Two employees have 'about' value as:
"about": "I love to go rock climbing"
"about": "I like to collect rock albums"
I run following query:
GET /megacorp/employee/_search {"query":{"match":{"about":"rock coll"}}}
Both above entries are returned, but surprisingly wit same score:
"_score": 0.2876821
Shouldn't the second one must have higher score as it has 'about' value containing both 'rock' and 'coll' while first one only contains 'rock'?
Upvotes: 1
Views: 330
Reputation: 3036
Elasticsearch
analyzes each text
field before storing it. The default analyzer (standard analyzer) splits the text based on whitespaces and lowercases it. The output of analysis process is a list of tokens which are used to match your query tokens. If any of the tokens match exactly the relevant document is returned.

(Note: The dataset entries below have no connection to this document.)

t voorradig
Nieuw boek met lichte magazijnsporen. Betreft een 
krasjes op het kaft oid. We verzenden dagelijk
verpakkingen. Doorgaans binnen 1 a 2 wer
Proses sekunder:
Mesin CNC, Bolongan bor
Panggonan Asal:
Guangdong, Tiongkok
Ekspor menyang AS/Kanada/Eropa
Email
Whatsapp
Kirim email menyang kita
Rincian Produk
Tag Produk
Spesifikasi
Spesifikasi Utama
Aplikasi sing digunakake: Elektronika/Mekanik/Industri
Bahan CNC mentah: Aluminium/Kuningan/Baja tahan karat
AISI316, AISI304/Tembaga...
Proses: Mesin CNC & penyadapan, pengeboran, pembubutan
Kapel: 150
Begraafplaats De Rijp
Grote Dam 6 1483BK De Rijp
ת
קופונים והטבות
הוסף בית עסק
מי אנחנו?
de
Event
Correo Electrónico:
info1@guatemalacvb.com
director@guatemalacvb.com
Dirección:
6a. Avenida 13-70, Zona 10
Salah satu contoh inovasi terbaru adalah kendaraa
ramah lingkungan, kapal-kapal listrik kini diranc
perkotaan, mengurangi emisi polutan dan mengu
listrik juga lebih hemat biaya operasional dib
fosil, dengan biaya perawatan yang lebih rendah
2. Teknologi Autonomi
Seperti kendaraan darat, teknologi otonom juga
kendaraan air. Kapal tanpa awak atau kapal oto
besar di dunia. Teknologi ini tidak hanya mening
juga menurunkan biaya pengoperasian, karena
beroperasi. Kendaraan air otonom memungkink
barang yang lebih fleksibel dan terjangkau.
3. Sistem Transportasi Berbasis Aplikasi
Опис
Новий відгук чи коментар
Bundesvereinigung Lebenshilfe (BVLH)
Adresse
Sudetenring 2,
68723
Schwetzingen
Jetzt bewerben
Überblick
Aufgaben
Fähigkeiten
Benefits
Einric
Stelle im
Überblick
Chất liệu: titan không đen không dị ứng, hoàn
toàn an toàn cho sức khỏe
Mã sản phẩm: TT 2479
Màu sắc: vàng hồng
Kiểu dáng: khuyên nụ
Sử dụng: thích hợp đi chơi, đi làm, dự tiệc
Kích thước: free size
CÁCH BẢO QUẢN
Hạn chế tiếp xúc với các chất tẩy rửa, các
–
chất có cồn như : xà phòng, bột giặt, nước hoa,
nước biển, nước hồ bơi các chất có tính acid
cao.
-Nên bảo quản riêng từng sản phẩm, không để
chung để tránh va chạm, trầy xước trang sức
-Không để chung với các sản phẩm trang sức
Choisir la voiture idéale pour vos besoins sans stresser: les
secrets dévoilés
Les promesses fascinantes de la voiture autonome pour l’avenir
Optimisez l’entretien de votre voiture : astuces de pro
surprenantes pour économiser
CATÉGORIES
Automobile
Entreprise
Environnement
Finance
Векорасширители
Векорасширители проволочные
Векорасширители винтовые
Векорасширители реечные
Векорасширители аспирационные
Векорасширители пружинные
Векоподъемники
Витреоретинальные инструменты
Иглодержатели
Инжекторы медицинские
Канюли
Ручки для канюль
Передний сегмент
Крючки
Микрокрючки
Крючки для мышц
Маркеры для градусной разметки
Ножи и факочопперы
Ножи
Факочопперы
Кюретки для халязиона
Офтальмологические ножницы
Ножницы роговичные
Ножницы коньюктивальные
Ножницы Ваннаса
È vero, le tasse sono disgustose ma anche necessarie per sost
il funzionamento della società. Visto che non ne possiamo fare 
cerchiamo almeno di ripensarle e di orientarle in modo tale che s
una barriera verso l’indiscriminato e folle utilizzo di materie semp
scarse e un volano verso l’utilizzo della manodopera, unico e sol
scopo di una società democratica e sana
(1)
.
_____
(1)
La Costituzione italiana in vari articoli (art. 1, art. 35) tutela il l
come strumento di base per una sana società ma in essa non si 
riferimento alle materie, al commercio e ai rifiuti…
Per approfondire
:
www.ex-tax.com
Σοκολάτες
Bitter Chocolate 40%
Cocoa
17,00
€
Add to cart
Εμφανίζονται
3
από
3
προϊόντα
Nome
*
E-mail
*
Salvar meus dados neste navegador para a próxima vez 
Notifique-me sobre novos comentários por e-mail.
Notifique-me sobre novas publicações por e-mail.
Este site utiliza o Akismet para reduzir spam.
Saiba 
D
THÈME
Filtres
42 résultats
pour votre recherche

That's being said, your second document doesn't contain the token col
and that's why you are having the same score for both documents.
Even if you build your custom analyzer and use stemming, the word collect
won't be stemmed as coll
.
You can build custom analyzers in which you can specify that tokens should be of length 1 character, then Elasticsearch
will consider each single character as a token and you can search for the existence of any character in your documents.
Upvotes: 0
Reputation: 92854
When we search on a full-text field, we need to pass the query string through the same analysis process as we have when we index a document, to ensure that we are searching for terms in the same form as those that exist in the index.
Analysis process usually consists of normalization and tokenization (the string is tokenized into individual terms by a tokenizer).
As for match Query:
If you run a match query against a full-text field, it will analyze the query string by using the correct analyzer for that field before executing the search. It just looks for the words that are specified.
So, in your match query Elasticsearch will look for occurrences of the whole separate words: rock
or/and coll
.
Your 2nd document doesn't contain a separate word coll
but was matched by the word rock
.
Conclusion: the 2 documents are equivalent in their _score
value (they were matched by the same word rock
)
Upvotes: 1
Reputation: 615
That totally depends on what analyzer you are using. if you are using standard or english analyzer this result is correct. I recommend you to spend some time working with elasticsearch's Analyze API to get familiar how each analyzer affect your text.
By the way, if you want second document to have higher score, take a look at Partial matching.
Upvotes: 2